• [Activity list]
[1] In the article about Danny Bernstein, how long is the boardwalk at Congaree National Park?
[2] Summarize the article about Danny Bernstein in two sentences.
-------- Page text
Local writer visits all 71 National Park Service sites in South

Local author Danny Bernstein launches her latest book at Malaprop's Bookstore on April 8. Photo provided by the author

What do the South’s 71 national park units have in common? Asheville author Danny Bernstein, who visited every one of them in preparation for the National Park Service’s centennial year, says that’s a hard question to answer.

Some parks, like the 1-acre Brices Cross Roads and Tupelo national battlefields in Tupelo, Miss., are modest in size. Others, like the Great Smoky Mountains National Park west of Asheville, are vast. Congaree National Park, outside Columbia, S.C., preserves a unique natural environment. The New Orleans Jazz National Historical Park commemorates an important cultural milestone. Many others have historical importance.

Forests, Alligators, Battlefields: My Journey through the National Parks of the South. Cover artwork provided by the author
Cover artwork provided by the author.

Perhaps the greatest commonality Bernstein found among all the different parks she visited for her new book, Forests Alligators Battlefields: My Journey through the National Parks of the South, was that each can claim a particular significance. In her view, every one of the South’s 71 parks proved itself “worthy of protection” and interesting in its own way.

Beginning around 2010, Bernstein plotted an itinerary to visit and revisit a dizzying variety of sites, using the federal agency’s definition of the South: bounded to the north by Kentucky, to the south by the U.S. Virgin Islands, to the east by the Atlantic Ocean and to the west by Louisiana.

She urges her fellow Ashevilleans to look beyond the riches to be found in the Smokies and our other local national park units, which include the Blue Ridge Ridge Parkway, the Appalachian National Scenic Trail and the Carl Sandburg Home. Just a three-hour drive from Asheville, she explains, awaits the Congaree’s strange flood plain, with its massive old-growth bald cypress and loblolly pines and outstanding bird-watching opportunities. Visitors can canoe on Cedar Creek or stroll the park’s 2.4-mile boardwalk. Rustic camping facilities are available, but early arrival is advisable, since spots can’t be reserved.
----------------
-------- Data records
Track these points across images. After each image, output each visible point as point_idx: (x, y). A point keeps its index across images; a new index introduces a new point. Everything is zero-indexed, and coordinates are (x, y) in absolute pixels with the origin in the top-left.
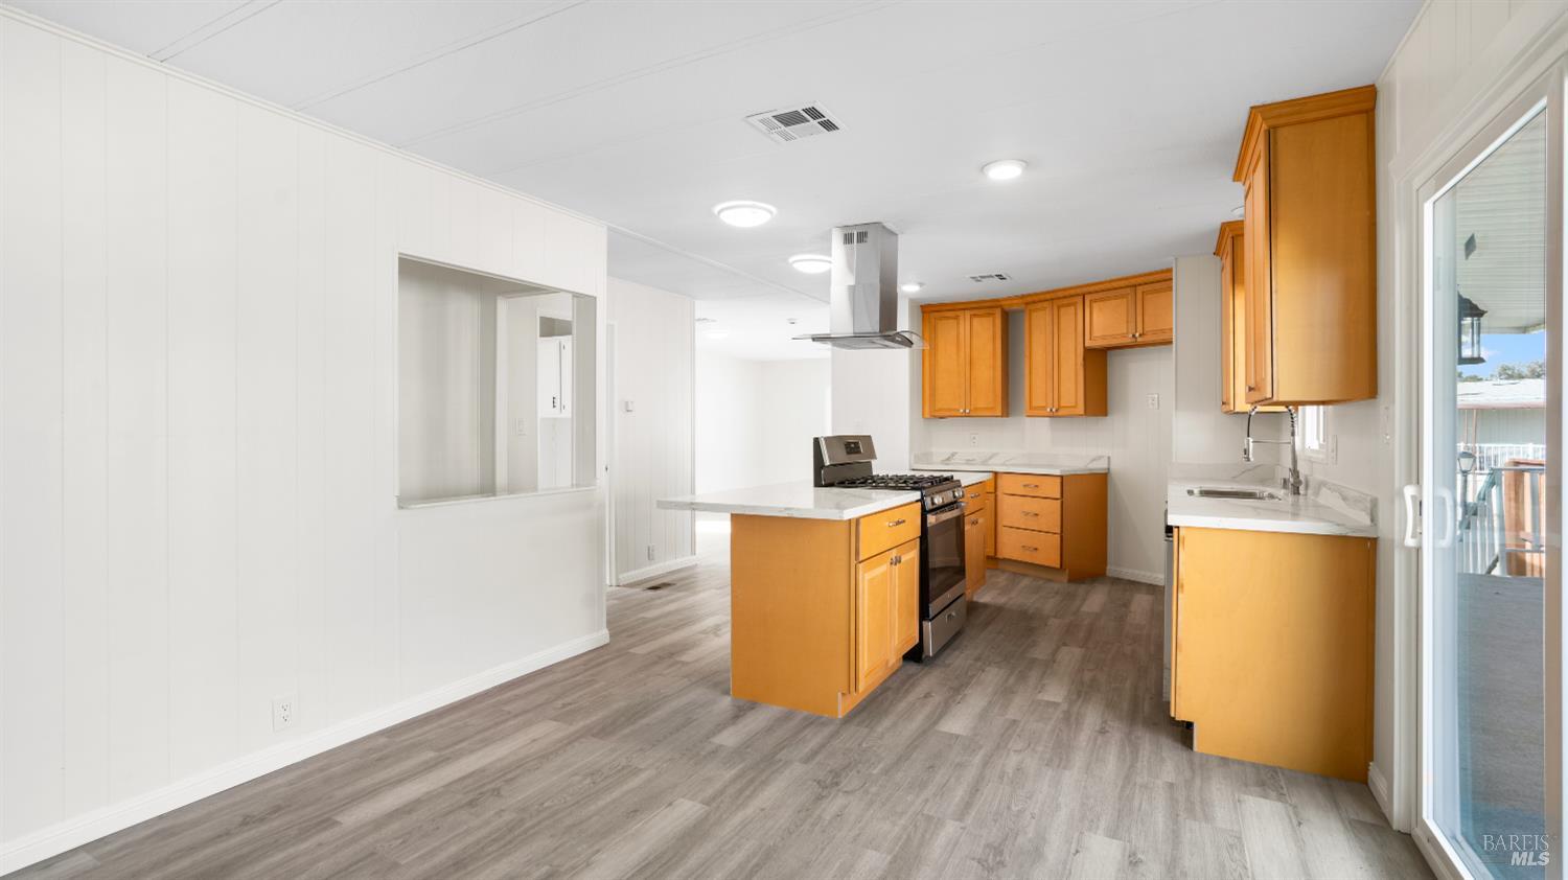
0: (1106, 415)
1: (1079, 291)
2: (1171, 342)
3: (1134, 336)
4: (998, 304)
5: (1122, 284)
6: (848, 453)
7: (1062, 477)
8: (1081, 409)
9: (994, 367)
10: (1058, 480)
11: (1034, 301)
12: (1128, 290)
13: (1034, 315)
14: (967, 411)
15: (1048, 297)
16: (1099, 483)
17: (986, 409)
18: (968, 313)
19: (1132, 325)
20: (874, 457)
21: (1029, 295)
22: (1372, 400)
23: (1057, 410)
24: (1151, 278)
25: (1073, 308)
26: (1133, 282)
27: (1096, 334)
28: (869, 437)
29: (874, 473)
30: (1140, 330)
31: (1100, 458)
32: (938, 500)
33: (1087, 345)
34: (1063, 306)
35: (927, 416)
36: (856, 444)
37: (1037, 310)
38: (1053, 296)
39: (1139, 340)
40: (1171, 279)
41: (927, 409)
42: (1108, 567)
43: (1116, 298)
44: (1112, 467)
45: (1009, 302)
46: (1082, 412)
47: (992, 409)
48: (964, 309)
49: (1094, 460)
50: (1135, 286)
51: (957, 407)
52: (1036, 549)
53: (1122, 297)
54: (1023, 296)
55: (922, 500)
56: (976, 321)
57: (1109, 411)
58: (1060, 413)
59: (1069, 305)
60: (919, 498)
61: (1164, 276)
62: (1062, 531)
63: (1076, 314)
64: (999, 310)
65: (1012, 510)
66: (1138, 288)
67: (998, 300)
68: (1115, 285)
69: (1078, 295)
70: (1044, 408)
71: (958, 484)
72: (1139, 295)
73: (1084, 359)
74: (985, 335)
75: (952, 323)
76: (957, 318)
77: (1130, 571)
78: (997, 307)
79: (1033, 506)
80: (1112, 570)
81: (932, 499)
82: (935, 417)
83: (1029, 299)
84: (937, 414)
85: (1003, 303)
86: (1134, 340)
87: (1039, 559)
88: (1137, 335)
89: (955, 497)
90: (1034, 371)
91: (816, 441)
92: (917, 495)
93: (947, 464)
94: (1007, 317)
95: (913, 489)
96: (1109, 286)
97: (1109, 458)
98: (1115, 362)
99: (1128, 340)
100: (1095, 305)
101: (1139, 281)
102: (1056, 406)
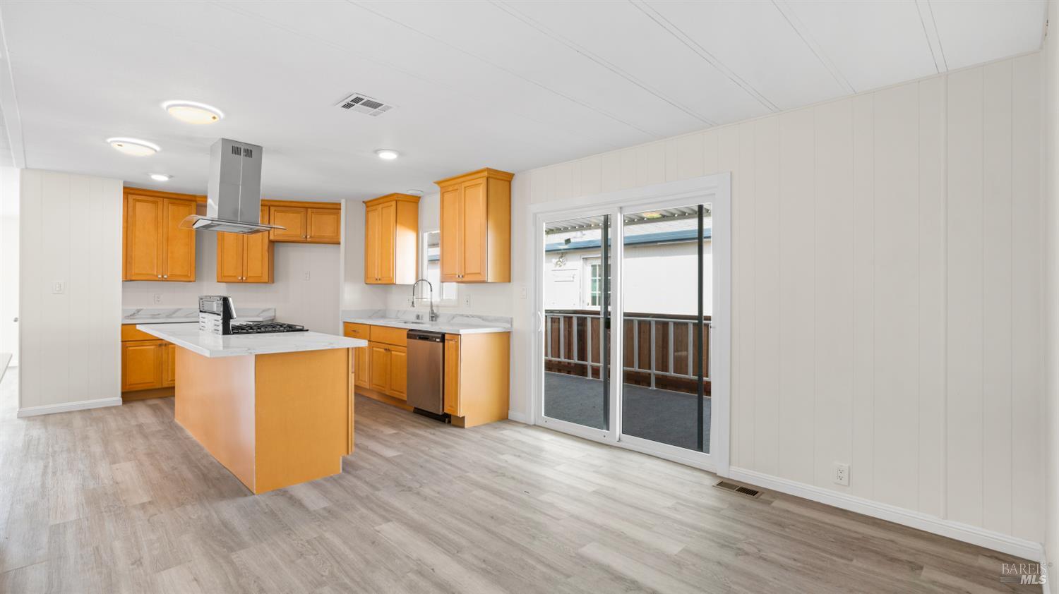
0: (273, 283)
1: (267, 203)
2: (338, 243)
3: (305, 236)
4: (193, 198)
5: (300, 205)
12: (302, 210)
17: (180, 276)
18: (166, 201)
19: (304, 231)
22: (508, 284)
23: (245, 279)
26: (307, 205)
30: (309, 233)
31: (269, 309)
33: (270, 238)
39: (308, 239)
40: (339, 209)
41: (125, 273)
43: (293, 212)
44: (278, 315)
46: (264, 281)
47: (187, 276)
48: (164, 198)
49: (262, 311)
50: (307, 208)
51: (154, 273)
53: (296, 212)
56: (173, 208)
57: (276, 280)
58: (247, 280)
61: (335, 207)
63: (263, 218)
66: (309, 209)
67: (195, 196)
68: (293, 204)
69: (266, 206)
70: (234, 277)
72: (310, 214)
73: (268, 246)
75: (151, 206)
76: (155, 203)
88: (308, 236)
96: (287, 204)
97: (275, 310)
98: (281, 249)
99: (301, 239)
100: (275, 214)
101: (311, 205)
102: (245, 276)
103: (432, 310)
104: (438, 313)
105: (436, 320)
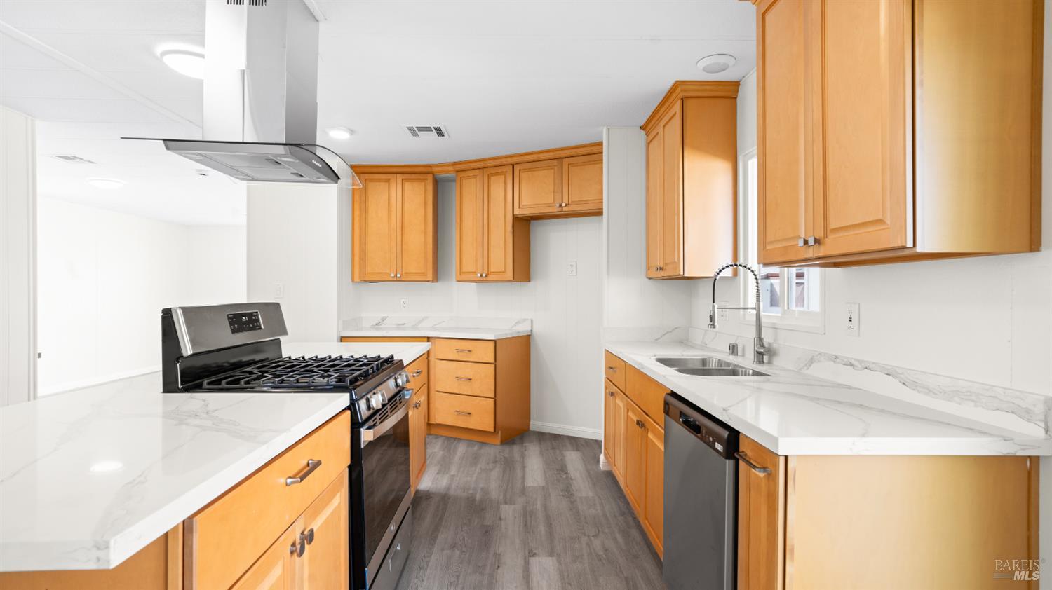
----------------
• [Replies]
[1] 2.4 miles

[2] Asheville author Danny Bernstein visited all 71 National Park Service units in the South for her new book, Forests, Alligators, Battlefields: My Journey through the National Parks of the South, and found that each one has its own significance and is worthy of protection. She urges Asheville residents to look beyond their local parks to places like Congaree National Park, about three hours away, which offers old-growth bald cypress, bird-watching, canoeing on Cedar Creek and a 2.4-mile boardwalk.